TIER noted the slowed economic growth would be accompanied by a slowed growth in private investments this year. The institute predicted private investments will grow only 9.67% this year, compared to last year's 25.08%.

Wu Rong-yi, president of TIER, stated private local firms will hesitate to increase investments this year for fear of the decelerated market demand and the uncertain impact of the environmental-protection Kyoto Protocol, which will take effect on Feb. 1. This is despite the fact that such massive investment projects as the fourth-stage expansion of Formosa Plastics Group's naphtha cracking complex and construction of the high-speed railway will continue.

In addition to the slowed growth in private investments, the growth of private spending and foreign trade will also decline this year. TIER forecast private spending to grow 2.58% this year, lower than last year's 3.06%, because of the expected flat expansion in domestic economy at home and abroad.
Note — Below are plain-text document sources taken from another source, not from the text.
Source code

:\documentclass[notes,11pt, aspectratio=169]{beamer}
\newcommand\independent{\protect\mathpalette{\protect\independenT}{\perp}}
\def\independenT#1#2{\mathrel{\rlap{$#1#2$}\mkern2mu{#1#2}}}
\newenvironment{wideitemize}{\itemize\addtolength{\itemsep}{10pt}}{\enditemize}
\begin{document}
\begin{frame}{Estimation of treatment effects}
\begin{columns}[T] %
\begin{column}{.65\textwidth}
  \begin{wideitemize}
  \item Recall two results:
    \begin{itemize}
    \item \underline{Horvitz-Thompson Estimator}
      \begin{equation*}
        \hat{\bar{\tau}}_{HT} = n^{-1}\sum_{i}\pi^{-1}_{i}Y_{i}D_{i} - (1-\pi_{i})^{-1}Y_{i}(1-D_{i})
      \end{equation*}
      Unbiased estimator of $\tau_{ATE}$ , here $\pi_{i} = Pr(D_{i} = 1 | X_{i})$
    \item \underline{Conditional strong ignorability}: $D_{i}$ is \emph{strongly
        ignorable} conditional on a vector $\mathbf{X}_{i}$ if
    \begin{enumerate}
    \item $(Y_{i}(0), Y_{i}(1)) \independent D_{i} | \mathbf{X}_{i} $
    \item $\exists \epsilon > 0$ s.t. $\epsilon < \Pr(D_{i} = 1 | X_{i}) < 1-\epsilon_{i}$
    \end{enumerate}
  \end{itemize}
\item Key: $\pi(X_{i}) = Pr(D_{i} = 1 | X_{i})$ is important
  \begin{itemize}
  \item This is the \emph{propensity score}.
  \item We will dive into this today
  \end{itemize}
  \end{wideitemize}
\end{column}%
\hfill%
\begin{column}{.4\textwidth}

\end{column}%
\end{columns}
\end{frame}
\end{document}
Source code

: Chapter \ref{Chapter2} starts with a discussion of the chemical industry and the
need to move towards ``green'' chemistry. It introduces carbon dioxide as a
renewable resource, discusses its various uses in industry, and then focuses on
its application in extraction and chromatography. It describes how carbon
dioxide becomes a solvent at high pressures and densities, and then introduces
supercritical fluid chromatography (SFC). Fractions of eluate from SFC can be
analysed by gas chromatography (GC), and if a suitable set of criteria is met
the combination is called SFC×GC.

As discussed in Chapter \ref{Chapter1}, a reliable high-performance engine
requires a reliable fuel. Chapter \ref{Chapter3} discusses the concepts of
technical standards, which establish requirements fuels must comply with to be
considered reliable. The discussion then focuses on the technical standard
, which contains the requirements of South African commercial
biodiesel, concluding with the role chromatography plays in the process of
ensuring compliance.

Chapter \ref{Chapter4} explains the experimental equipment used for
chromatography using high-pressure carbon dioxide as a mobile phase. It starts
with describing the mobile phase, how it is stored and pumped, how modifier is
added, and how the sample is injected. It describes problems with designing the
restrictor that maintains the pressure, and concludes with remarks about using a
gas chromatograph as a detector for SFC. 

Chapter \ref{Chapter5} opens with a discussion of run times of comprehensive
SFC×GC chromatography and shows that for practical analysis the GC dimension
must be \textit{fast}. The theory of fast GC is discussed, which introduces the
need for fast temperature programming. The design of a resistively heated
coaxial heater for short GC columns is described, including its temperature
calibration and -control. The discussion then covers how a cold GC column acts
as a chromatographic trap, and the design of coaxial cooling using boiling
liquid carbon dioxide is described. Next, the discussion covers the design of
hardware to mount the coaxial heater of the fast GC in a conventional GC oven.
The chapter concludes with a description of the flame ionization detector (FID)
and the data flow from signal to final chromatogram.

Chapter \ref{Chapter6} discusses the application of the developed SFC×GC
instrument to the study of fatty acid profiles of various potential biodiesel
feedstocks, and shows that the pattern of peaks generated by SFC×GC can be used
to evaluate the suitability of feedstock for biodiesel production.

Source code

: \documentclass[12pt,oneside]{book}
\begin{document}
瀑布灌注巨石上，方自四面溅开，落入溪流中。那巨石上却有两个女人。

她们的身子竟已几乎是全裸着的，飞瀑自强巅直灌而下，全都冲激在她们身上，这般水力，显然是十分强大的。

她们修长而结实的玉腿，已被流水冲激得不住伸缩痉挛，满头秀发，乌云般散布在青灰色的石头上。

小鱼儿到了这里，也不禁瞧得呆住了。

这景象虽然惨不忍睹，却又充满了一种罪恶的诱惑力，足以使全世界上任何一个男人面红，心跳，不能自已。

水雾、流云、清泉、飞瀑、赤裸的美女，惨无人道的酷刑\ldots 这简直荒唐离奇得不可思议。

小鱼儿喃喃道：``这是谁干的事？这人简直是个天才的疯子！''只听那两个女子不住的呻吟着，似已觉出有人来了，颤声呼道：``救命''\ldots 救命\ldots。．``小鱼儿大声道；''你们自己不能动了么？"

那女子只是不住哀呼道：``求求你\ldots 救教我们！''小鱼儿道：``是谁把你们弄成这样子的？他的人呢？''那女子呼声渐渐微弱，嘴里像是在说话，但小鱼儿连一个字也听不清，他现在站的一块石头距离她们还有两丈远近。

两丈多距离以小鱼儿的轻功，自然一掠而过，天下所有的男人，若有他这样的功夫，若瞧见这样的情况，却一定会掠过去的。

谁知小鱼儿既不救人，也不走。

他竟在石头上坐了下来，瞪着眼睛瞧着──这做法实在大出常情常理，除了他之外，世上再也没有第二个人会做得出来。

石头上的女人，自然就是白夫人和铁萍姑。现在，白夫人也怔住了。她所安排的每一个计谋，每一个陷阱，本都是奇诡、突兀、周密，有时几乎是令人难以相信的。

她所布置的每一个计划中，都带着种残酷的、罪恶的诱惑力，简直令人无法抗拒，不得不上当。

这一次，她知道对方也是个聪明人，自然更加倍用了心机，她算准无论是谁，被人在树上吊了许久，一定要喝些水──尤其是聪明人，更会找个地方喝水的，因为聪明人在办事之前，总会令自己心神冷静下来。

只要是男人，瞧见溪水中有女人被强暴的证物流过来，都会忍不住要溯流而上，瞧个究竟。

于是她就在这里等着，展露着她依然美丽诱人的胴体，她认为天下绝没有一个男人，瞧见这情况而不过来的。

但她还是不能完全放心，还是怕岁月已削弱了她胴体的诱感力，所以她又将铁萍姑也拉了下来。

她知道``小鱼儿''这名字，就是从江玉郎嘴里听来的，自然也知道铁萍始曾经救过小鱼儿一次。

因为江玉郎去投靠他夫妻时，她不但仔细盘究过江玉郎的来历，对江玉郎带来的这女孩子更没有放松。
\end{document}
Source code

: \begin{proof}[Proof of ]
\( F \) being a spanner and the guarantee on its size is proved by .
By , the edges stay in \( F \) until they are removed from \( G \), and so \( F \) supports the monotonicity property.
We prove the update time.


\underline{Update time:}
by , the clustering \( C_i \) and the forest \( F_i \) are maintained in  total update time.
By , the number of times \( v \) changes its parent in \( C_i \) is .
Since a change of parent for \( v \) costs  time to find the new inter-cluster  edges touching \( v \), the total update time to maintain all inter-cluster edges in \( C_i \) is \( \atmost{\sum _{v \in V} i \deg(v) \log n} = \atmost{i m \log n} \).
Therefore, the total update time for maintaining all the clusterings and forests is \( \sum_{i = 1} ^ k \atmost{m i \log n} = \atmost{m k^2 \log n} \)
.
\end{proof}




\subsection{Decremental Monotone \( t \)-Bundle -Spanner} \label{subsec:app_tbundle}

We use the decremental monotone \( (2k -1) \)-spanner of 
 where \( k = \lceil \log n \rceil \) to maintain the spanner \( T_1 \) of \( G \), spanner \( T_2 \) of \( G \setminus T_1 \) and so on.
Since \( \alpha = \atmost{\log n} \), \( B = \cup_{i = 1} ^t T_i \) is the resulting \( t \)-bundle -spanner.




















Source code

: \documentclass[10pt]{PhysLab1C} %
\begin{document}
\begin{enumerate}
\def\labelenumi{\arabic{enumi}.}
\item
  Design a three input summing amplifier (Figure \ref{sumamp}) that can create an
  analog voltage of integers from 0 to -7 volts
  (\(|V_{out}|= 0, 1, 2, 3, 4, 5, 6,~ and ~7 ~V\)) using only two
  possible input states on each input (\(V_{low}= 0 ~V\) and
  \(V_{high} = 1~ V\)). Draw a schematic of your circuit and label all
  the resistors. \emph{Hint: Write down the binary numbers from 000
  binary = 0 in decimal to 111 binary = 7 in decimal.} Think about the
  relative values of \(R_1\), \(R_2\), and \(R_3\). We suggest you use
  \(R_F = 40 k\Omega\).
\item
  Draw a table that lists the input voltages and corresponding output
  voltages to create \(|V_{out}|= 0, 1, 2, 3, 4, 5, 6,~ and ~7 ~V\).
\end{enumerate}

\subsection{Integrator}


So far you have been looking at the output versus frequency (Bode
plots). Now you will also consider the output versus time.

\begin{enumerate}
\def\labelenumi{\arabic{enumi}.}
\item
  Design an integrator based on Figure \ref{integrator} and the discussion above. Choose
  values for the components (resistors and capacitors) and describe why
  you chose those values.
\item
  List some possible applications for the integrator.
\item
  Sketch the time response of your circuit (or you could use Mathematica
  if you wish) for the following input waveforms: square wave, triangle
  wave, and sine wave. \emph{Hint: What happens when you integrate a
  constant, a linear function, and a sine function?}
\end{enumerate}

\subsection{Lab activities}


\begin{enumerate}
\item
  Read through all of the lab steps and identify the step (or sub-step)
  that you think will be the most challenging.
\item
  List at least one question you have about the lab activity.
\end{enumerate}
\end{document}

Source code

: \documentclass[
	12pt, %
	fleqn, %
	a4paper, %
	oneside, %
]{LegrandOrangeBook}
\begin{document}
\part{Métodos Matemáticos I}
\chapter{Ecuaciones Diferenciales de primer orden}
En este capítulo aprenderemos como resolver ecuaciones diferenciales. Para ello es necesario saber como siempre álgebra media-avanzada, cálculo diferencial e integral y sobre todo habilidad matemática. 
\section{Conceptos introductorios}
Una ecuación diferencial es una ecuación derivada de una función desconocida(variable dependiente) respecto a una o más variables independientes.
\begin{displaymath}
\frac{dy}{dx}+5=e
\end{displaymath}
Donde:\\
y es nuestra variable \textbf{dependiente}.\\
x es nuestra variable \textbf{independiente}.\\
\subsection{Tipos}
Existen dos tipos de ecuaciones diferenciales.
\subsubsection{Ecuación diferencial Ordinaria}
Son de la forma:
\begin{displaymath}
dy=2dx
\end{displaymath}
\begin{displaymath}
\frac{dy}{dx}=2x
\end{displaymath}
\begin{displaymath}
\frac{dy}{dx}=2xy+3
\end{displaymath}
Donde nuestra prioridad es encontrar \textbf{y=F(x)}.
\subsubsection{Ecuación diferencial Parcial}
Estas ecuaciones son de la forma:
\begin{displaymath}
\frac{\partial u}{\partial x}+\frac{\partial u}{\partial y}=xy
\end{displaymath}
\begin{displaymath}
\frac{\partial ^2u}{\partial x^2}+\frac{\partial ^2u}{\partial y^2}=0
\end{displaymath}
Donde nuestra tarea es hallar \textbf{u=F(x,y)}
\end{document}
TIER anticipated the annual growth of imports and exports to drop to 14.08% and 12.1% this year from last year's 31.94% and 20.71%, respectively. Trade surplus in favor of Taiwan will be trimmed to only US$3.6 billion this year, far less than the US$6.2 billion predicted in November last year.

As the U.S. Federal Reserve is expected to hike interest rates step by step this year, TIER believed the Central Bank of China would follow suit so as to narrow the gap of the interest rates of between Taiwan and the U.S.

TIER also predicted the U.S. greenback will continue its downward trend this year because of the deficits in U.S. budget and foreign trade. The foreign exchange rate will average at NT$31.65:US$1 this year, appreciating NT$2.08 from the year earlier.